▶ What is being asked: Out of the material that follows, write out exactly the lines from the line with "25: (355, 108, 6.31)" to the line with "63: (977, 257, 4.31)", both ends included, and no others.

::::::::::

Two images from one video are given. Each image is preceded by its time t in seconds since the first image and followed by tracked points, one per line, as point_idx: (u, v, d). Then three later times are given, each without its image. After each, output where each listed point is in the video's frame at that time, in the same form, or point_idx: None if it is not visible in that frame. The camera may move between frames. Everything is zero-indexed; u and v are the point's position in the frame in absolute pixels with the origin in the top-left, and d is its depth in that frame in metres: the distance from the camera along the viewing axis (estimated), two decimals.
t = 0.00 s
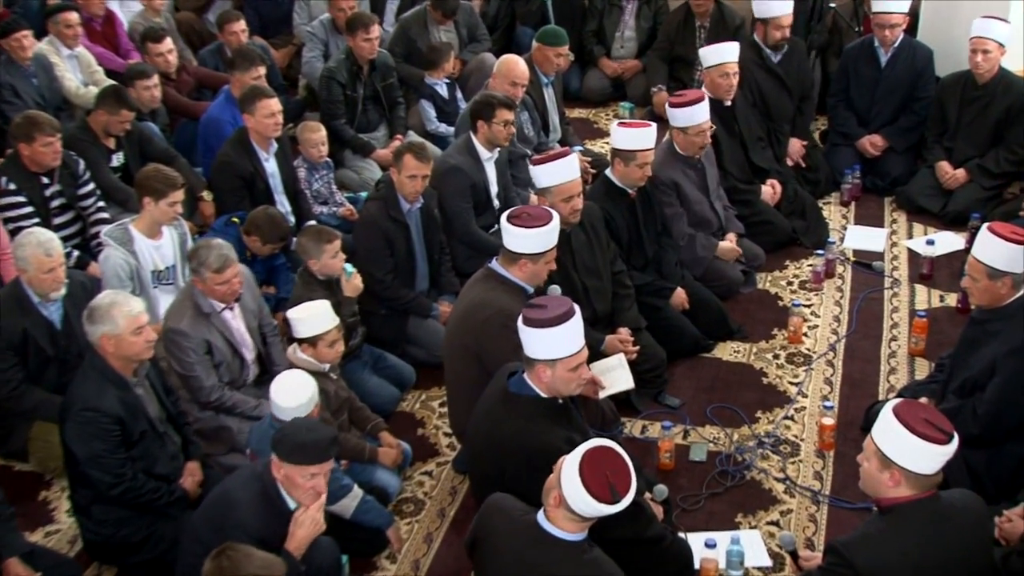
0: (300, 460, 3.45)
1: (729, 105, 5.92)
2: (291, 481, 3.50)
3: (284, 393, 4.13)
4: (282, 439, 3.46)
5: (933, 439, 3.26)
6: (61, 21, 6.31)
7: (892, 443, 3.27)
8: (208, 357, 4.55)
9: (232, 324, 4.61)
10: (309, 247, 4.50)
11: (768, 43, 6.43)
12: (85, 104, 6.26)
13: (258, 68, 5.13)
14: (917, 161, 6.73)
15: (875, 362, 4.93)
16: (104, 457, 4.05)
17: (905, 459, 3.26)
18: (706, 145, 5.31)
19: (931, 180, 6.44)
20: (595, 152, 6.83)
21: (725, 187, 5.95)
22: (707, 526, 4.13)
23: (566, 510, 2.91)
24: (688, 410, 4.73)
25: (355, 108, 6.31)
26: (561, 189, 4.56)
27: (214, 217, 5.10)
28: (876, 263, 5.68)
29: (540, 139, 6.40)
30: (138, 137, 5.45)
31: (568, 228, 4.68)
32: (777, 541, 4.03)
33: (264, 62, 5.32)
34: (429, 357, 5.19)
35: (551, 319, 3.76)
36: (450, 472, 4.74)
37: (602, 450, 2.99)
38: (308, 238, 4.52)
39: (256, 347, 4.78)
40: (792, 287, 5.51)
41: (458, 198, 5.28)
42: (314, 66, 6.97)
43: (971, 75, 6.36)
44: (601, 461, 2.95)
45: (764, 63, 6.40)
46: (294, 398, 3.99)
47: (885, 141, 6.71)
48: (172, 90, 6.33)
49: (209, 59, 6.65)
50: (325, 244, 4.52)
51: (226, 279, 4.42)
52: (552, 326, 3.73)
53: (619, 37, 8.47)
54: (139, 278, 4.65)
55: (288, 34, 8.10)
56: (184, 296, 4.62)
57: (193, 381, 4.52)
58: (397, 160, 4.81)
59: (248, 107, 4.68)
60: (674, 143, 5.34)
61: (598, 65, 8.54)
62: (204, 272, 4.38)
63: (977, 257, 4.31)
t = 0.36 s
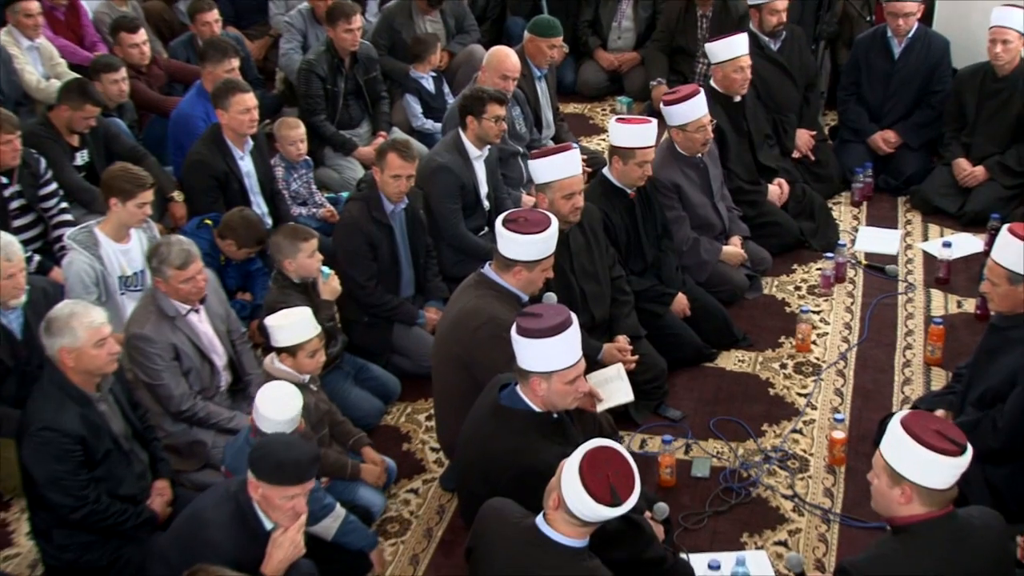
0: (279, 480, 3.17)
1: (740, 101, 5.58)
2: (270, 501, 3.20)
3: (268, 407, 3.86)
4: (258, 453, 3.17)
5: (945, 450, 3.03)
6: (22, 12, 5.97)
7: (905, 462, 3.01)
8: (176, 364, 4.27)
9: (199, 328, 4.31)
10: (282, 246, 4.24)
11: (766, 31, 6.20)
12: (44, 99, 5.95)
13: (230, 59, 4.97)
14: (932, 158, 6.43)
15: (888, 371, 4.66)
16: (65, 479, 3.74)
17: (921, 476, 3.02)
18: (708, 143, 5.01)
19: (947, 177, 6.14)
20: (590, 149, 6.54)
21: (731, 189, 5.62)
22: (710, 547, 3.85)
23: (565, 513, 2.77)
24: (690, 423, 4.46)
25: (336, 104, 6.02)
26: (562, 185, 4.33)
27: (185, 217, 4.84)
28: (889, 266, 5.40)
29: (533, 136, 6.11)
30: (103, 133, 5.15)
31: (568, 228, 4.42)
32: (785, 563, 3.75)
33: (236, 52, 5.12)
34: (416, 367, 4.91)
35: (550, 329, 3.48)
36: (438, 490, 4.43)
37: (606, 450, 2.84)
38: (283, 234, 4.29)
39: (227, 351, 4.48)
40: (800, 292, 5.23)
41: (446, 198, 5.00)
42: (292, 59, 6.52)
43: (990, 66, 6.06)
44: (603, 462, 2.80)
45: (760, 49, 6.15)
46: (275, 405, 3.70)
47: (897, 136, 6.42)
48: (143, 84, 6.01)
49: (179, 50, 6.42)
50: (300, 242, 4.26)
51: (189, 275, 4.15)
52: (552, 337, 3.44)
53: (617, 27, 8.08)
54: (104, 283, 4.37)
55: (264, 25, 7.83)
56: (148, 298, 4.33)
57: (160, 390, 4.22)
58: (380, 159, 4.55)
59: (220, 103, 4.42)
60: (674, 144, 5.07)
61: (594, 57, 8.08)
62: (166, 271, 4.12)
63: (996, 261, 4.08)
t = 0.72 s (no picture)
0: (276, 522, 2.91)
1: (751, 99, 5.32)
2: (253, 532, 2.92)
3: (248, 422, 3.60)
4: (250, 487, 2.90)
5: (940, 456, 2.92)
6: None
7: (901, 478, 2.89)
8: (146, 375, 3.97)
9: (171, 338, 4.04)
10: (251, 240, 4.04)
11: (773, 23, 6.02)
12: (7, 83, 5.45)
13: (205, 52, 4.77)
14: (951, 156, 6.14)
15: (906, 383, 4.40)
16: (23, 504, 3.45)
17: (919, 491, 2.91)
18: (714, 139, 4.76)
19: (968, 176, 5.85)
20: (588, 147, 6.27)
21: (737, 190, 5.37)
22: (717, 571, 3.59)
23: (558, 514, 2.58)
24: (695, 438, 4.20)
25: (317, 100, 5.76)
26: (568, 182, 4.06)
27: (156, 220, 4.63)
28: (907, 271, 5.14)
29: (527, 135, 5.84)
30: (67, 129, 4.88)
31: (567, 230, 4.15)
32: None
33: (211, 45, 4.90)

::::::::::

▶ Exercise output:
25: (355, 108, 6.31)
26: (561, 189, 4.56)
27: (214, 217, 5.10)
28: (876, 263, 5.68)
29: (540, 139, 6.40)
30: (138, 137, 5.45)
31: (568, 228, 4.68)
32: (777, 541, 4.03)
33: (264, 62, 5.32)
34: (429, 357, 5.19)
35: (551, 319, 3.76)
36: (450, 472, 4.74)
37: (602, 450, 2.99)
38: (308, 238, 4.52)
39: (256, 347, 4.78)
40: (792, 287, 5.51)
41: (458, 198, 5.28)
42: (314, 66, 6.97)
43: (971, 75, 6.36)
44: (601, 461, 2.95)
45: (764, 63, 6.40)
46: (294, 398, 3.99)
47: (885, 141, 6.71)
48: (172, 90, 6.33)
49: (209, 59, 6.65)
50: (325, 244, 4.52)
51: (226, 279, 4.42)
52: (552, 326, 3.73)
53: (619, 37, 8.47)
54: (139, 278, 4.65)
55: (288, 34, 8.10)
56: (184, 296, 4.62)
57: (193, 381, 4.52)
58: (397, 160, 4.81)
59: (248, 107, 4.68)
60: (674, 143, 5.34)
61: (598, 65, 8.54)
62: (204, 272, 4.38)
63: (977, 257, 4.31)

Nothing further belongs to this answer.